:: Entries shown ::
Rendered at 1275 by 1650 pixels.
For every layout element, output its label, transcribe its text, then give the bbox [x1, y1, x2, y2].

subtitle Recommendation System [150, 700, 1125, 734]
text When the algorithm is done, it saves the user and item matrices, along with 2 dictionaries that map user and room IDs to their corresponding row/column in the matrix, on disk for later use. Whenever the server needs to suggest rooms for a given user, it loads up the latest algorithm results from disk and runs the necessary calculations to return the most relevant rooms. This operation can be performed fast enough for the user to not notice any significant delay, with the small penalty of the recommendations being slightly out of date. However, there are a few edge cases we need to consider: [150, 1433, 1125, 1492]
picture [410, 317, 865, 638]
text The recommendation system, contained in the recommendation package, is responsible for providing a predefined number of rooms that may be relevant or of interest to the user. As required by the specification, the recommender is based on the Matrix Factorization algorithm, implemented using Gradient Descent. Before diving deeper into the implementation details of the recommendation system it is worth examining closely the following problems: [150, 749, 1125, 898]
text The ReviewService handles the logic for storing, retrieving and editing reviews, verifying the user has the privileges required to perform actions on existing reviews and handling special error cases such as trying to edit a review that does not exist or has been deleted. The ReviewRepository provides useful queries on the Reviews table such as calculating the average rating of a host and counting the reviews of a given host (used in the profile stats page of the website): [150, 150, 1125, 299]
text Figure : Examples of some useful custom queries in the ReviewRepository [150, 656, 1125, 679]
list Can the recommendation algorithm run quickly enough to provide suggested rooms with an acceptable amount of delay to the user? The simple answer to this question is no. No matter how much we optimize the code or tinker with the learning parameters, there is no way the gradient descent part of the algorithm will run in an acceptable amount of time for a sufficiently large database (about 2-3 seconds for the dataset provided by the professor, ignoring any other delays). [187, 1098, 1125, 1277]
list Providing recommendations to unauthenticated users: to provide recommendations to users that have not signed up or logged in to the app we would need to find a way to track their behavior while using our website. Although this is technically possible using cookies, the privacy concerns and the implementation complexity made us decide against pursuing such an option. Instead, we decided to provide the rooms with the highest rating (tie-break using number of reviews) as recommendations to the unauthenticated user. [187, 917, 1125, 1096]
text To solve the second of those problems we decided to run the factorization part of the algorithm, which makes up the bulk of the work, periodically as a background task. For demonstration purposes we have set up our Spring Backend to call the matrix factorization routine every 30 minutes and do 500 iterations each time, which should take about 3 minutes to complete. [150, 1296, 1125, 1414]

:: About this task ::
Pull each line that includes the word "ReviewRepository" out of the material above.

:: Result of the exercise ::
text The ReviewService handles the logic for storing, retrieving and editing reviews, verifying the user has the privileges required to perform actions on existing reviews and handling special error cases such as trying to edit a review that does not exist or has been deleted. The ReviewRepository provides useful queries on the Reviews table such as calculating the average rating of a host and counting the reviews of a given host (used in the profile stats page of the website): [150, 150, 1125, 299]
text Figure : Examples of some useful custom queries in the ReviewRepository [150, 656, 1125, 679]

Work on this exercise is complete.